12 Februari 2002: Umat Islam dan Kristen di Maluku, yang terlibat konflik Maluku (sejak 19 Januari 1999), menandatangani perjanjian Malino. Salah satu kesepatakan adalah menolak segala bentuk gerakan separatis, termasuk RMS.
25 April 2002: Pada peringatan proklamasi RMS ke-51, diadakan pengibaran bendera RMS di Maluku. Akibatnya, sedikitnya 23 pengikut dan pendukung FKM ditangkap aparat keamanan. Kemudian, pendukung FKM mempraperadilankan Gubernur Maluku dan Kepala Kejaksaan Tinggi setempat lantaran penangkapan, penahanan dan pemeriksaan terhadap 15 tersangka pelaku pengibaran bendera RMS yang digerebek di beberapa lokasi di Pulau Saparua, Maluku Tengah, dianggap tidak sesuai dengan aturan hukum yang berlaku.
Di Den Haag, RMS memperingati hari proklamasinya di gedung olahraga Uichof dengan dihadiri sekitar 1000-2000 orang Maluku.
28 Agustus 2002: Lima belas tersangka, itu diadili, dianggap melanggar kedaulatan Negara Kesatuan Republik Indonesia.

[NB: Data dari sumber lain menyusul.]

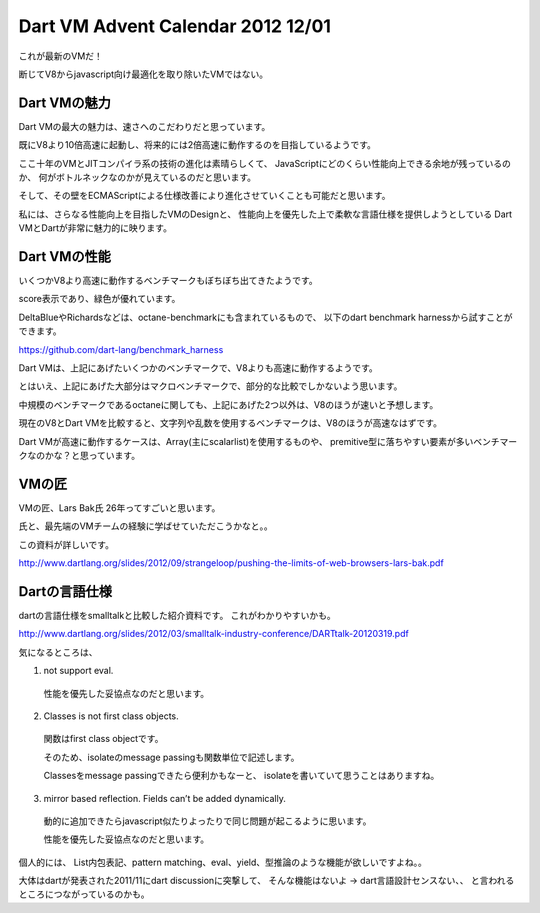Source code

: Dart VM Advent Calendar 2012 12/01
###############################################################################
これが最新のVMだ！

断じてV8からjavascript向け最適化を取り除いたVMではない。

.. image:: png/dart.png

Dart VMの魅力
==============================================================================

Dart VMの最大の魅力は、速さへのこだわりだと思っています。

既にV8より10倍高速に起動し、将来的には2倍高速に動作するのを目指しているようです。

ここ十年のVMとJITコンパイラ系の技術の進化は素晴らしくて、
JavaScriptにどのくらい性能向上できる余地が残っているのか、
何がボトルネックなのかが見えているのだと思います。

そして、その壁をECMAScriptによる仕様改善により進化させていくことも可能だと思います。

私には、さらなる性能向上を目指したVMのDesignと、
性能向上を優先した上で柔軟な言語仕様を提供しようとしている
Dart VMとDartが非常に魅力的に映ります。

Dart VMの性能
==============================================================================
いくつかV8より高速に動作するベンチマークもぼちぼち出てきたようです。

.. image:: png/dart_bench.png

score表示であり、緑色が優れています。

DeltaBlueやRichardsなどは、octane-benchmarkにも含まれているもので、
以下のdart benchmark harnessから試すことができます。

https://github.com/dart-lang/benchmark_harness


Dart VMは、上記にあげたいくつかのベンチマークで、V8よりも高速に動作するようです。

とはいえ、上記にあげた大部分はマクロベンチマークで、部分的な比較でしかないよう思います。

中規模のベンチマークであるoctaneに関しても、上記にあげた2つ以外は、V8のほうが速いと予想します。

現在のV8とDart VMを比較すると、文字列や乱数を使用するベンチマークは、V8のほうが高速なはずです。

Dart VMが高速に動作するケースは、Array(主にscalarlist)を使用するものや、
premitive型に落ちやすい要素が多いベンチマークなのかな？と思っています。

VMの匠
==============================================================================

VMの匠、Lars Bak氏 26年ってすごいと思います。

氏と、最先端のVMチームの経験に学ばせていただこうかなと。。

この資料が詳しいです。

http://www.dartlang.org/slides/2012/09/strangeloop/pushing-the-limits-of-web-browsers-lars-bak.pdf

Dartの言語仕様
==============================================================================

dartの言語仕様をsmalltalkと比較した紹介資料です。 これがわかりやすいかも。

http://www.dartlang.org/slides/2012/03/smalltalk-industry-conference/DARTtalk-20120319.pdf

気になるところは、

(1) not support eval.
  性能を優先した妥協点なのだと思います。

(2) Classes is not first class objects.
  関数はfirst class objectです。

  そのため、isolateのmessage passingも関数単位で記述します。

  Classesをmessage passingできたら便利かもなーと、
  isolateを書いていて思うことはありますね。

(3) mirror based reflection. Fields can’t be added dynamically.
  動的に追加できたらjavascript似たりよったりで同じ問題が起こるように思います。

  性能を優先した妥協点なのだと思います。

個人的には、
List内包表記、pattern matching、eval、yield、型推論のような機能が欲しいですよね。。

大体はdartが発表された2011/11にdart discussionに突撃して、
そんな機能はないよ -> dart言語設計センスない、、
と言われるところにつながっているのかも。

22 Oktober 2002: Majelis hakim PN Ambon memvonis 2-5 tahun penjara potong tahanan terhadap 15 tersangka pendukung FKM yang mengibarkan bendera RMS, 25 April 2002.
17 Maret 2003: Pimpinan Eksekutif dan Pimpinan Yudikatif FKM, Dr.Alexander Hendriks Manuputty dan Waleruny Semuel alias Semmy, ditangkap untuk kedua kalinya oleh Polda Maluku.
25 April 2003: Sekitar 60 orang ditahan aparat keamanan di Ambon, berkaitan dengan peringatan hari ulang tahun RMS. Lantaran didapati menjahit atau mengibarkan bendera RMS yang diberi nama "Benang Raja". Dari 139 pengikut RMS yang ditangkap itu, 129 diantaranya dijadikan tersangka
28 Juni 2003: Sebanyak 39 anggota RMS yang ditahan di Kepolisian Resor Ambon sejak 25 April, dipindahkan ke lembaga pemasyarakatan Nania. Mereka ditahan, karena terbukti melanggar larangan pengibaran bendera RMS.
25 April 2004: Ratusan pendukung RMS memancangkan bendera RMS di Kudamati. Kemudian, beberapa aktifisnya diarak polisi ke Markas Polda. Lalu terjadi konflik dengan kelompok Negara Kesatuan Republik Indonesia.
4 Mei 2004: Dua pentolan gerakan sparatis RMS, Yacobus dan Matius diringkus aparat dari Polda Jawa Timur di Bandara Juanda, Surabaya.
6 Mei 2004: 11 tersangka FKM/RMS digiring ke Mabes Polri, diantaranya Sekjen FKM/RMS Moses Tuanakota, istri Alex Manuputi (nyonya Olli Manuputi) dan putri Alex (Kristina Manuputi).